The new owners of Cincinnati's 525 Vine Street office tower downtown may take the early lead in this city's push to reinvent Fountain Square. Pittsburgh-based McKnight Development Co. plans a $5 million overhaul of the tower, including a new street-level lobby with shops. That is exactly the sort of redesign the city's consultants want to bring life back to Cincinnati's most important public space and its central business district.
"We want to open things up," said John Markey, McKnight's asset manager. Markey was speaking of the tower, whose second-level lobby now is accessible only by the skywalk or by an escalator and blunt stairs facing Fountain Square. But his words could equally apply to hopes for Fountain Square and blocks beyond. Many of the grand squares of Europe are breathtakingly open. We need to open Fountain Square up and make it again a great destination for our entire region.

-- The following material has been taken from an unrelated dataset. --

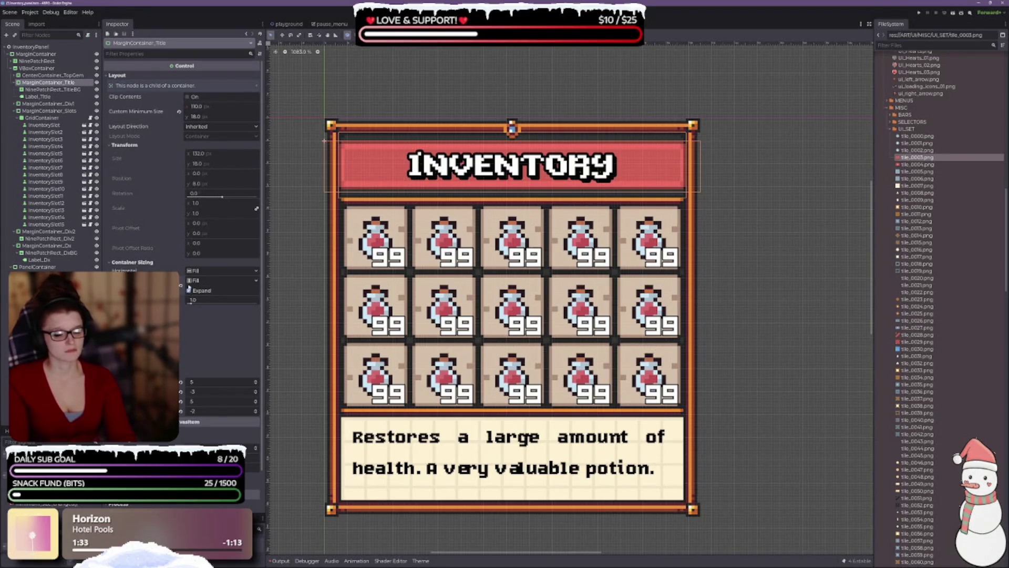
mouse_move(189, 274)
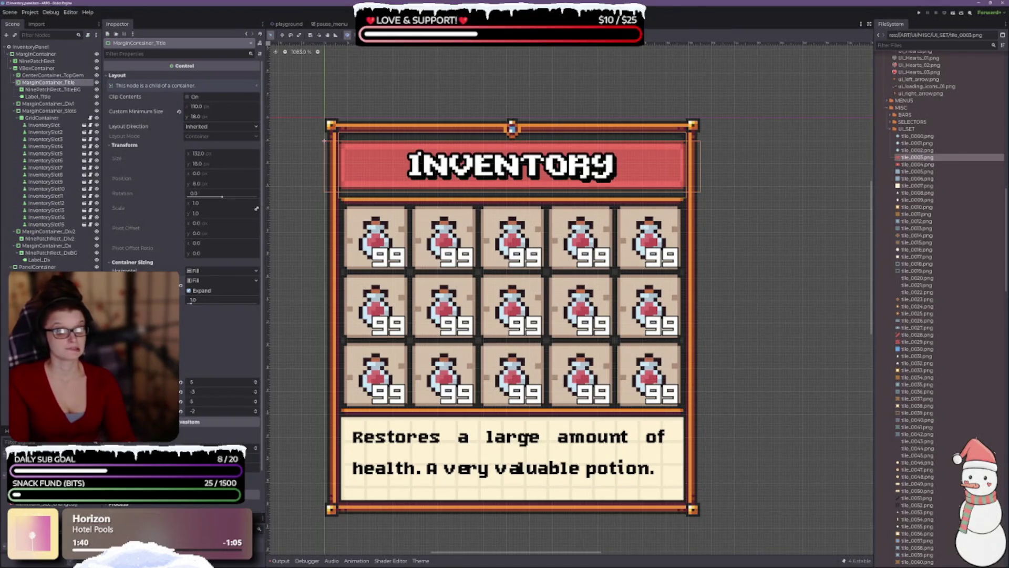
click(256, 394)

Cincinnati's new public-private redevelopment group 3CDC is working on a plan for Fountain Square "precinct," as well as for Over-the-Rhine and the central riverfront. The group, headed by Procter & Gamble chief executive A.G. Lafley, is still months away from rolling out detailed strategies, but consultants have sketched out, in broad strokes, the likely direction. The city's lead consultant John Alschuler already has called for removing the overhanging skywalk, the inaccessible barrier walls around the perimeter and the Stalin-
esque, fixed stage obstructing a big chunk of the plaza. Alschuler envisions a mix of restaurants, cafes and exciting retail ringing all four sides of the plaza. When McKnight restores first-floor retail to its tower, the Western edge along Vine will be in great shape, but the other three edges of the square and the plaza still await a lively makeover.
Reinventing Fountain Square is about more than one downtown block. Done right, it not only can become again the city's grand gathering spot and draw crowds downtown from all demographic groups, but it also can radiate new development outward block by block, including more downtown housing. Lehr Jackson of Baltimore-based Williams Jackson Ewing is the latest consultant to join 3CDC's team, and his mission is to find the right mix of retail, arts and entertainment to do for Fountain Square what he's done in Baltimore, New York, Boston, Washington and other cities.

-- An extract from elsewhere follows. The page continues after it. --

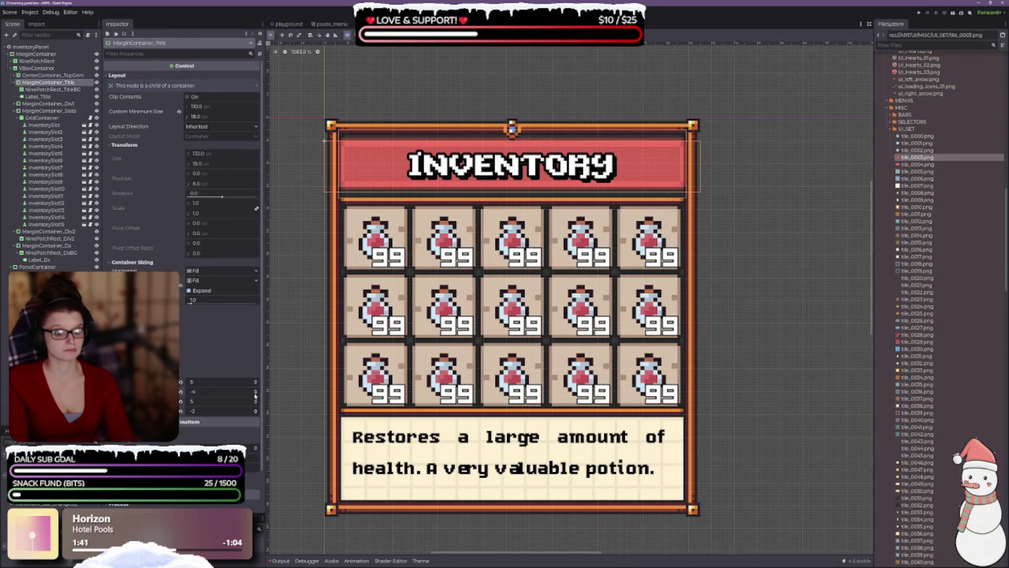
click(255, 395)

Jackson thinks the square should be simplified as "clean space," with new retail on all edges, and thinks part of its problem is it's "overdesigned." Urban planner William H. Whyte in his 1988 book City: Rediscovering the Center called Fountain Square "the finest square in the country," but even then he skewered the Westin Hotel's cavernous lobby as "10,000 square feet of nothing."
We need to fix such mistakes and remake the center. "If we have the courage and will and put the talent in place, we will find the money," said Jim Zimmerman, retired chairman of Federated Department Stores and 3CDC vice chairman. Do it right, and the crowds will come.